**JOB ITEM:** List every line of the rows below that contains the string "this", treating uppercase and lowercase letters as different.

Collected data:
----

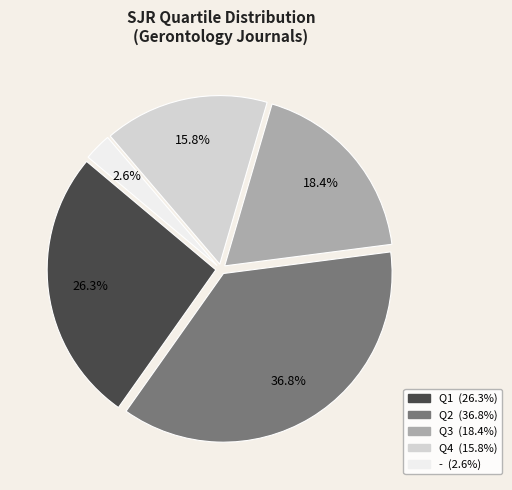

To the nearest percent, what is the difference between the largest and smallest slice percentages?

34%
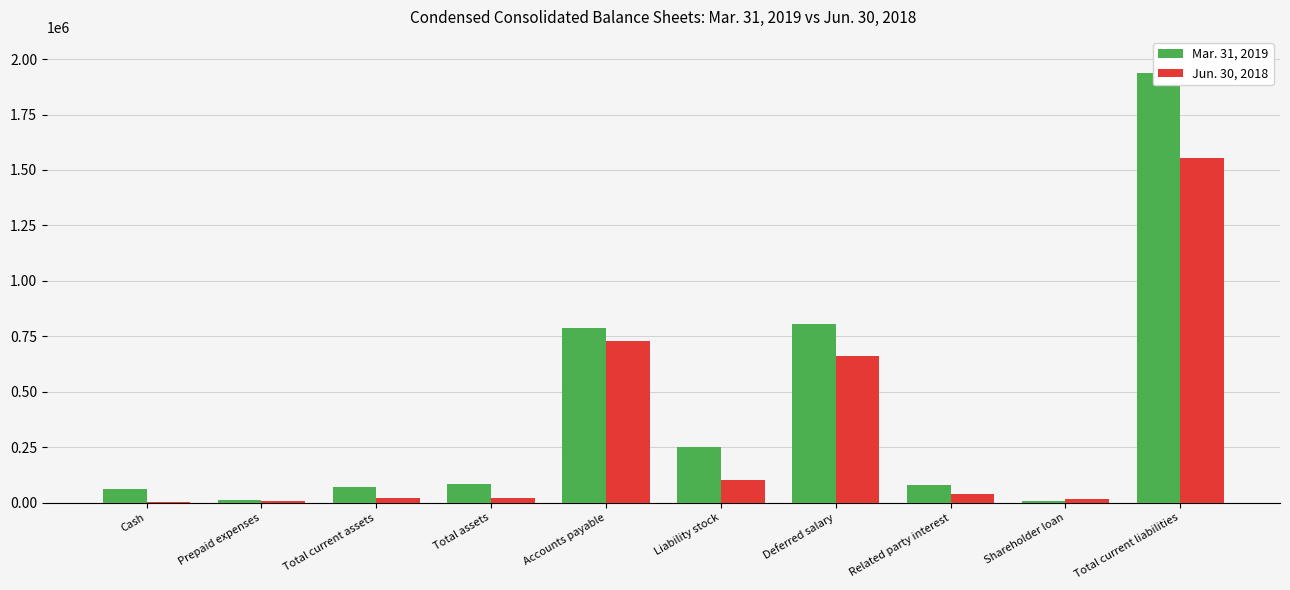

True or false: Jun. 30, 2018 has a value of 5168 at Prepaid expenses.

False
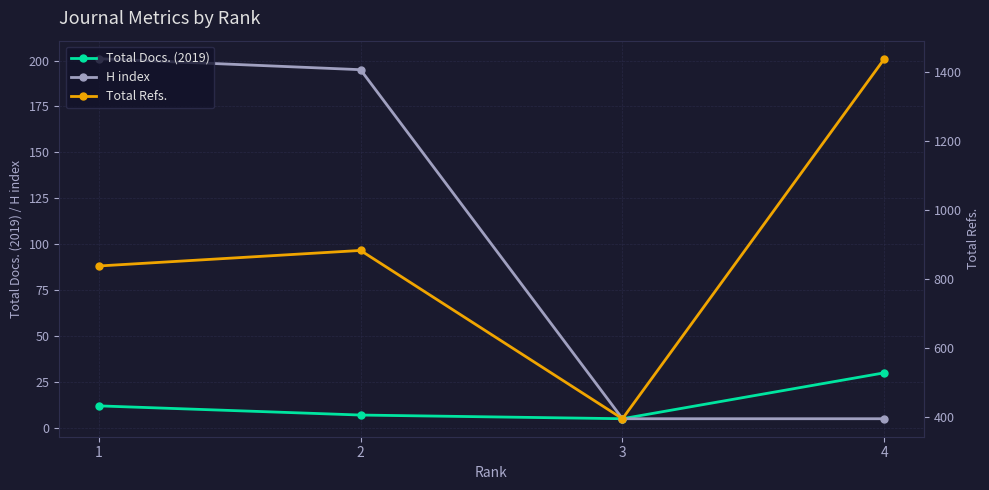

Where is Total Docs. (2019) nearest to the value 17?

1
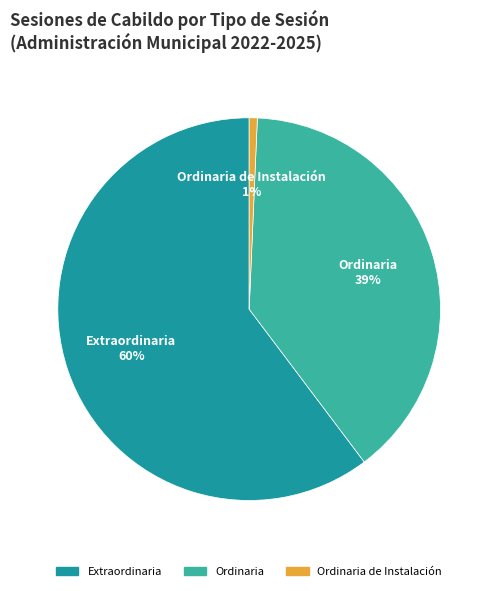

To the nearest percent, what is the average slice percentage?

33%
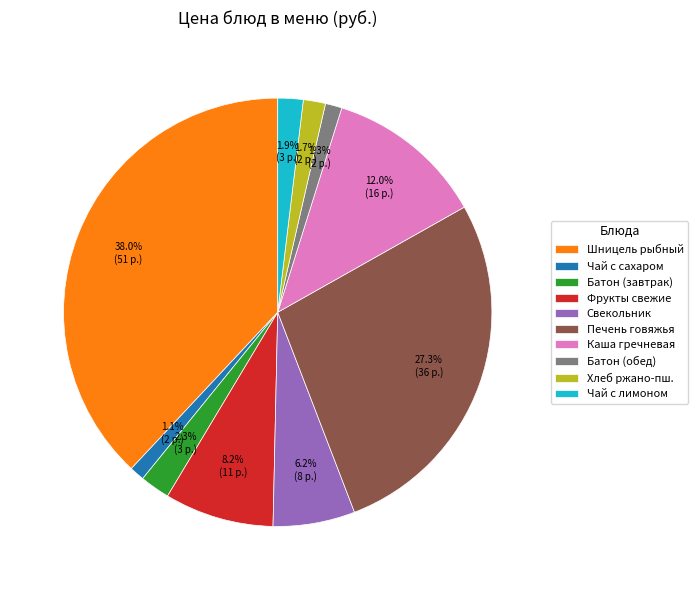

How many segments does this pie chart have?

10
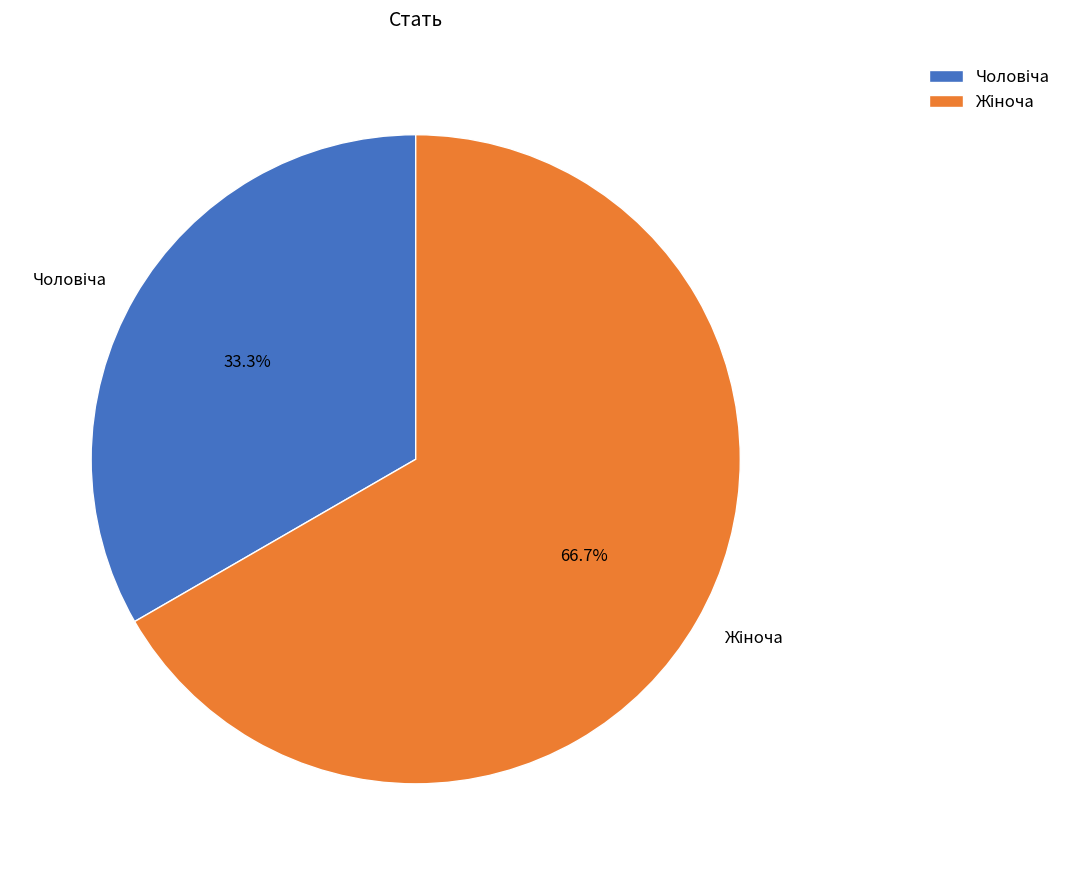

Does any single category account for the majority?

Yes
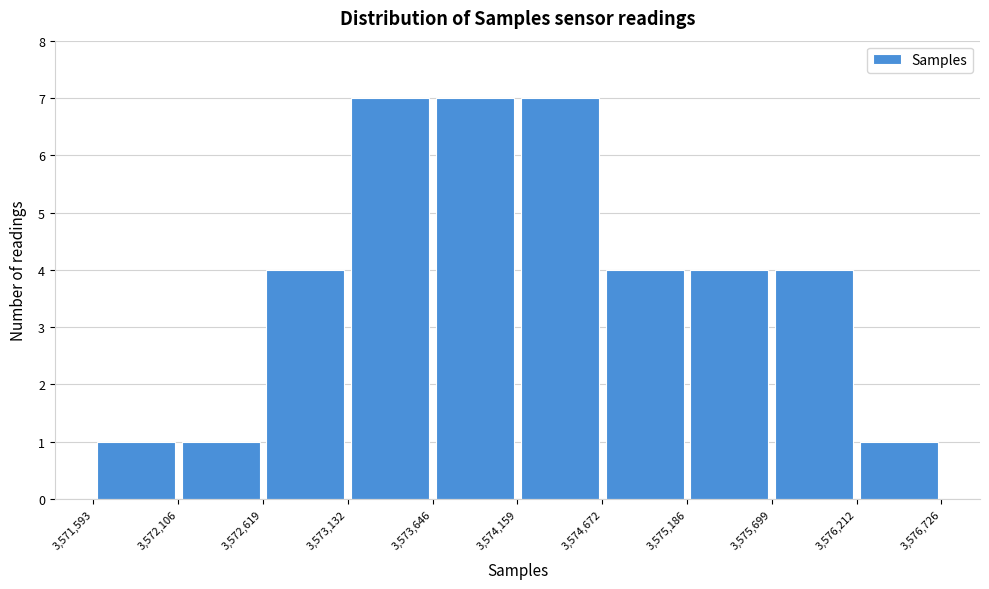

Reading left to right, list every bar in this chart as the range it spans on the x-axis followed by its height. The values are not printed on the chart, so give them approximately, as read against the axis.

3,571,593 to 3,572,106: 1
3,572,106 to 3,572,619: 1
3,572,619 to 3,573,132: 4
3,573,132 to 3,573,646: 7
3,573,646 to 3,574,159: 7
3,574,159 to 3,574,672: 7
3,574,672 to 3,575,186: 4
3,575,186 to 3,575,699: 4
3,575,699 to 3,576,212: 4
3,576,212 to 3,576,726: 1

----

**OUTPUT OF THE TASK:**
How many segments does this pie chart have?
Reading left to right, list every bar in this chart as the range it spans on the x-axis followed by its height. The values are not printed on the chart, so give them approximately, as read against the axis.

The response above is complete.